▶ **页面摘录**:
==============================

预测物种潜在分布区——比较SVM与GARP


物种分布与环境因子之间存在着紧密的联系,因此利用环境因子作为预测物种分布模型的变量是当前最普遍的建模思路,但是绝大多数物种分布预测模型都遇到了难以解决的“高维小样本"问题。该研究通过理论和实践证明,基于结构风险最小化原理的支持向量机(Support vector machine, SVM)算法非常适合“高维小样本"的分类问题。以20种杜鹃花属(Rhododendron)中国特有种为检验对象,利用标本数据和11个1 km×1km的栅格环境数据层作为模型变量,预测其在中国的潜在分布区,并通过全面的模型评估——专家评估,受试者工作特征(Receiver operator characteristic, ROC)曲线和曲线下方面积(Area under the curve, AUC)——来比较模型的性能。我们实现了以SVM为核心的物种分布预测系统,并且通过试验证明其无论在计算速度还是预测效果上都远远优于当前广泛使用的规则集合预测的遗传算法(Algorithm for rule-set prediction, GARP)预测系统。

Aims The most common method to build a predictive model of species′potential distribution is to use environmental factors, because they strongly affect species distribution. Unfortunately, most predictive models suffer from the “high dimension small sample size" problem, and cannot give satisfactory results in many cases. Support vector machine (SVM), which is based on structural risk minimization principle, has proven to be especially suitable for such data by both theory and abundant applications. Our objective was to implement a new predictive system of species′potential distribution based on the SVM method.

==============================

▶ **任务要求**:
从比较SVM与GARP预测物种潜在分布区的摘录末句之后续写下文。 此后各行是另一份独立材料，与上文摘录无关。

▶ **数据内容**:

==============================

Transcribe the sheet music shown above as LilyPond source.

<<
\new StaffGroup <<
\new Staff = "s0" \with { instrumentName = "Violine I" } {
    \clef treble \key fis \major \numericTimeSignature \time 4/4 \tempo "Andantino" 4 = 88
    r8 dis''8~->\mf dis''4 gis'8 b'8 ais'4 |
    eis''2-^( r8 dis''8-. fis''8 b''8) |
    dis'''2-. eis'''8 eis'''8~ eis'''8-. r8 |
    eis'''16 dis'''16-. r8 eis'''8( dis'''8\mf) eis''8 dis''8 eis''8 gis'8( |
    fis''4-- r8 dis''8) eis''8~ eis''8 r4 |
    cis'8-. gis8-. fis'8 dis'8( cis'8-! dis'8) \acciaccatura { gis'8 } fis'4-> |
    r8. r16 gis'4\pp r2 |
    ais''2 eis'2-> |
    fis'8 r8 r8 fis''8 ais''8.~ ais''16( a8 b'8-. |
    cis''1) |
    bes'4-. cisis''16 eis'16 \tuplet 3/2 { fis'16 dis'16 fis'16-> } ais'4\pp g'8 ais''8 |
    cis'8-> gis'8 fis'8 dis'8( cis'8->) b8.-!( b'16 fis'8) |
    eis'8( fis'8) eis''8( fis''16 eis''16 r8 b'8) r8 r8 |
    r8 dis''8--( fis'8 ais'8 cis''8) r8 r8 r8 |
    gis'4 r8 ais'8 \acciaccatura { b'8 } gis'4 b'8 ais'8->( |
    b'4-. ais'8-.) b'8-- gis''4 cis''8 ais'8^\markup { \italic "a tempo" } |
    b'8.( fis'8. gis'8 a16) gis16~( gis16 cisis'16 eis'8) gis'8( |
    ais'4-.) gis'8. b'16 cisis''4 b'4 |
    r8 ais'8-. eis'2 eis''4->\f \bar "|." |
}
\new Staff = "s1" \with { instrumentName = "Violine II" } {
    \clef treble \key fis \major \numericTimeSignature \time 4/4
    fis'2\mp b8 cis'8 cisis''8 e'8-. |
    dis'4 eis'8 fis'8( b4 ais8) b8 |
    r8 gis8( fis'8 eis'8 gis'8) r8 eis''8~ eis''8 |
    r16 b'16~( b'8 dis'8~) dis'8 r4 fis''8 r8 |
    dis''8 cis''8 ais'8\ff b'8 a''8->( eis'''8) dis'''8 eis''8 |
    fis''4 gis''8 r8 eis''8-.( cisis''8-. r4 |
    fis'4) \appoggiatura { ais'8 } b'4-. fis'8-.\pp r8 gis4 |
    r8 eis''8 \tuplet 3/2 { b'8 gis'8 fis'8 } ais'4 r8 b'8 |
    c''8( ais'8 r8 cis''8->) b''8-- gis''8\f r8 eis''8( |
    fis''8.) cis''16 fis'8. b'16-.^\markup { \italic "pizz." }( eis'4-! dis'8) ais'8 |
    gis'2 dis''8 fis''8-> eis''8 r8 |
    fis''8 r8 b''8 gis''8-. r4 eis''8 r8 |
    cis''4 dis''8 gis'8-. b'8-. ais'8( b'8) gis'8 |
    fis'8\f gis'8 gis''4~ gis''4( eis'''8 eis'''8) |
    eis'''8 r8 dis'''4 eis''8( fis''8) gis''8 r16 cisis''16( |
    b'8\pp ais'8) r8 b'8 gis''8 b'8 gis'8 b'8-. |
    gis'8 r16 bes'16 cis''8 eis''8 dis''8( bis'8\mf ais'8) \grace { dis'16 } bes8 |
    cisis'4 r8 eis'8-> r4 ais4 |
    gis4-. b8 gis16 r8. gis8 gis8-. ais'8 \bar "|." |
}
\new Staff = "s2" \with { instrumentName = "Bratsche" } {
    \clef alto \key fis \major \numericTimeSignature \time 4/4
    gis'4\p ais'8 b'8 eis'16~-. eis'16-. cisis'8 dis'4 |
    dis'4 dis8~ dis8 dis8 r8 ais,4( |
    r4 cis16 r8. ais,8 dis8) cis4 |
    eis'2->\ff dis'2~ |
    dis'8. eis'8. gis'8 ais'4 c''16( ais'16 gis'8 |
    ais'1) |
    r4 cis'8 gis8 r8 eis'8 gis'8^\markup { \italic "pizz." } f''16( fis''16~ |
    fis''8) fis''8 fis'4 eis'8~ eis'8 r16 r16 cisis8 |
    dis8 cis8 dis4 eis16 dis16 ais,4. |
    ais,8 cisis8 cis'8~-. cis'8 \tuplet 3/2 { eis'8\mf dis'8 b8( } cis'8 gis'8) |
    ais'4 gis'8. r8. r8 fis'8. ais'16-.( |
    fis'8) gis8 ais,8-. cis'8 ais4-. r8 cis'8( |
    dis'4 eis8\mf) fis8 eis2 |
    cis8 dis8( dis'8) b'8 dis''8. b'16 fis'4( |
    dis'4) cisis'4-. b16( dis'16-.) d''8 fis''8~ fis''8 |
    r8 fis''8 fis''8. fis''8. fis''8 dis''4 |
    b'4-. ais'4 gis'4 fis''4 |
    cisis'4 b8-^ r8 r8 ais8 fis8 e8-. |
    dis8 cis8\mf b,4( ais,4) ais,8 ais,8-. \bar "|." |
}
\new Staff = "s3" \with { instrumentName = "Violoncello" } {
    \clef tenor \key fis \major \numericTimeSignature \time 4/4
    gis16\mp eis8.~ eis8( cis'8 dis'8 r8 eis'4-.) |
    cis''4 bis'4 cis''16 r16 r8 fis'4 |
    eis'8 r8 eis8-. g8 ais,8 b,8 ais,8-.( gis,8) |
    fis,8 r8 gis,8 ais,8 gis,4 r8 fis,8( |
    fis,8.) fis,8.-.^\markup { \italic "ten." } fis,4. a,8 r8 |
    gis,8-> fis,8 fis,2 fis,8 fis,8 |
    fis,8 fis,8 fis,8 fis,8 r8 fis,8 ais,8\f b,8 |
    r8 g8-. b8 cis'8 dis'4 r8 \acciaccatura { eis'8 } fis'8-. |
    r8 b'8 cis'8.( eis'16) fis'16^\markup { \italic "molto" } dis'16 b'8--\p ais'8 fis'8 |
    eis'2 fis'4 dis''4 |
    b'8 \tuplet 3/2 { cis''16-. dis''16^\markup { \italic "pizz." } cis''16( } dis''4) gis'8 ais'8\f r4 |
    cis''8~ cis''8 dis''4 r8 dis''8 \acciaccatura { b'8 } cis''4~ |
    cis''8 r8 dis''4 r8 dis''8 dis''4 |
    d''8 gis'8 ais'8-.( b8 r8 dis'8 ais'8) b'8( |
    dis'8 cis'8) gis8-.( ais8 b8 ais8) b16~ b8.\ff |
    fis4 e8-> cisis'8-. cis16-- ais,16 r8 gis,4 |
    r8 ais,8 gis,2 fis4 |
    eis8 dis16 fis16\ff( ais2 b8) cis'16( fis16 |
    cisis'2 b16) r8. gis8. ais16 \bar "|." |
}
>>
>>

==============================

▶ **输出内容**:
Methods We performed a country-scale case study using 20 Chinese endemic specie s of Rhododendron, employing herbarium specimen data and 11 layers of 1 km× 1 km digital environmental grid data. Through expert evaluation and receiver operator characteristic (ROC) curve, we compared SVM predictions with those of a commonly used modeling method, the genetic algorithm for rule-set prediction (GARP).
Important findings All scores of SVM’s prediction are higher than GARP′s in expert evaluation. For the statistical analysis of ROC curve, almost all the area under the curve (AUC) determinations of SVM are larger than that of GARP. Further more, SVM ′s prediction speed is much faster than GARP′s. Through our experiment, comprehensive evaluation proved that SVM is much better than GARP in terms of both performance and accuracy on the “high dimension small sample size" problem.